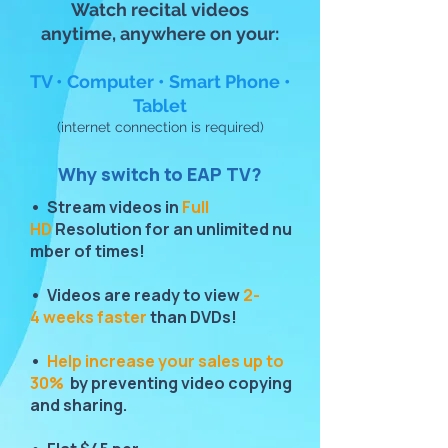
Watch recital videos
anytime, anywhere on your:
TV • Computer • Smart Phone •
Tablet
(internet connection is required)
Why switch to EAP TV?
• Stream videos in
Full
HD
Resolution for an unlimited nu
mber of times!
• Videos are ready to view
2-
4 weeks faster
than DVDs!
•
Help increase your sales up to
30%
by preventing video copying
and sharing.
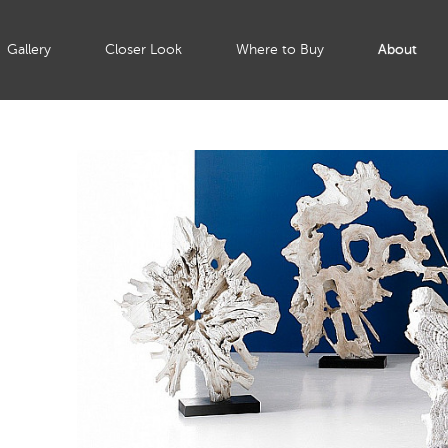
Gallery
Closer Look
Where to Buy
About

● **Request**: Please write out the text of the items above again, substituting "Blu-ray discs" for "DVDs" and keeping everything else the same. Leave the pictures out of your answer.

● **Problem solution**:
Watch recital videos
anytime, anywhere on your:
TV • Computer • Smart Phone •
Tablet
(internet connection is required)
Why switch to EAP TV?
• Stream videos in
Full
HD
Resolution for an unlimited nu
mber of times!
• Videos are ready to view
2-
4 weeks faster
than Blu-ray discs!
•
Help increase your sales up to
30%
by preventing video copying
and sharing.
Gallery
Closer Look
Where to Buy
About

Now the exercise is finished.